I can really relate to your comment. I was (am?) a fit / healthy person until I started the menopause journey and started to encounter a huge array of wierd and not so wonderful symptoms which make me question my mortality on a daily basis. Sounds dramatic but it is true and very draining - I annoy myself with it all. Not helped by ailing parents and parents-in-law who have very real life-ending conditions which do not make me feel positive about the future..

I have developed an approach during the peri menopausal years....it is called "one day at a time". I have had to adopt this approach because I never know how I am going to feel. If I have a bad day I just think "it'll be better tomorrow". If I have a good day I think "Great, I've had a good day". It sounds very basic but it helps. It is a long way away from my "previous" life assuming everyday would be good (because I always seemed to feel good) and I'd plan lots of stuff ahead. I still plan but I give myself space to recover between activities/events and don't worry ahead until the day before an event. It has been hard to adjust to this as I used to have a pretty full-on diary and be spontaneous inbetween.

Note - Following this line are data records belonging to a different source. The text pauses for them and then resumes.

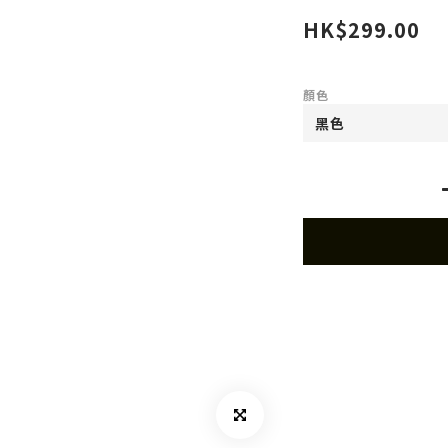
HK$299.00
顏色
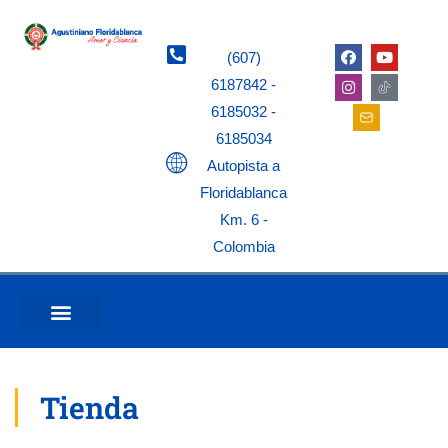
(607)
6187842 -
6185032 -
6185034
Autopista a
Floridablanca
Km. 6 -
Colombia
Tienda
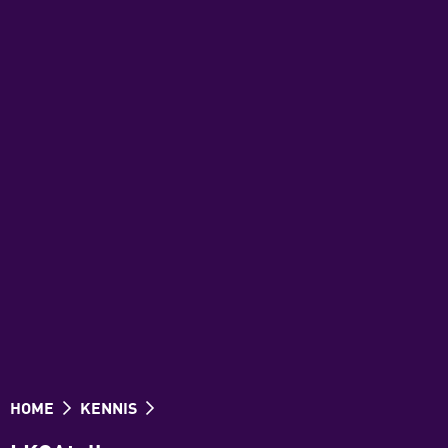
HOME
KENNIS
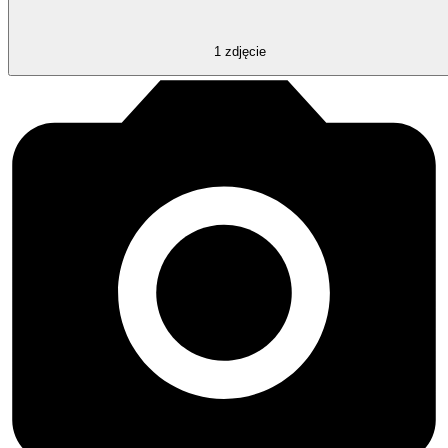
1
zdjęcie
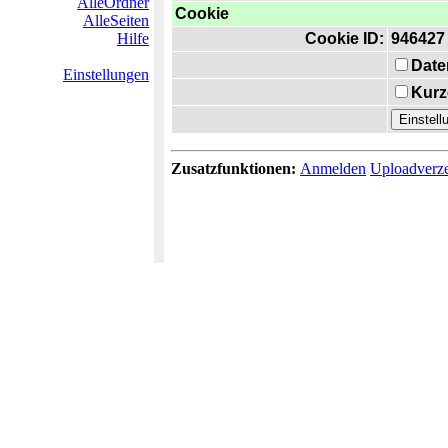
AlleOrdner
Cookie
AlleSeiten
Hilfe
Cookie ID:
946427
Date
Einstellungen
Kurz
Zusatzfunktionen:
Anmelden
Uploadverze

I have had a good week this week with multiple back to back social activities (which I don't usually do) which have all put me out of my comfort zone and I am pleased to say each have passed relatively easily. I put this down to my "daily" approach. At the beginning of the week it freaked me out looking at all the stuff I had on, but "one day at a time". Literally.

I caught up with an old university friend the other day. She is normally so vibrant, positive and energetic but she is in a similar position to me and it has taken it's toll. It was quite surprising and comforting to hear her say she just takes one day at a time these days.

I remember being totally overwhelmed with the amount of work I had to do in my final year at university (topped of with my dissertation). I was advised to break everything down into smaller chunks with target dates and this approach made everything seem more manageable for me. It was a lifelong lesson for me and this approach has helped me cope with life so far. I'm just doing it on a daily basis now. But that's ok.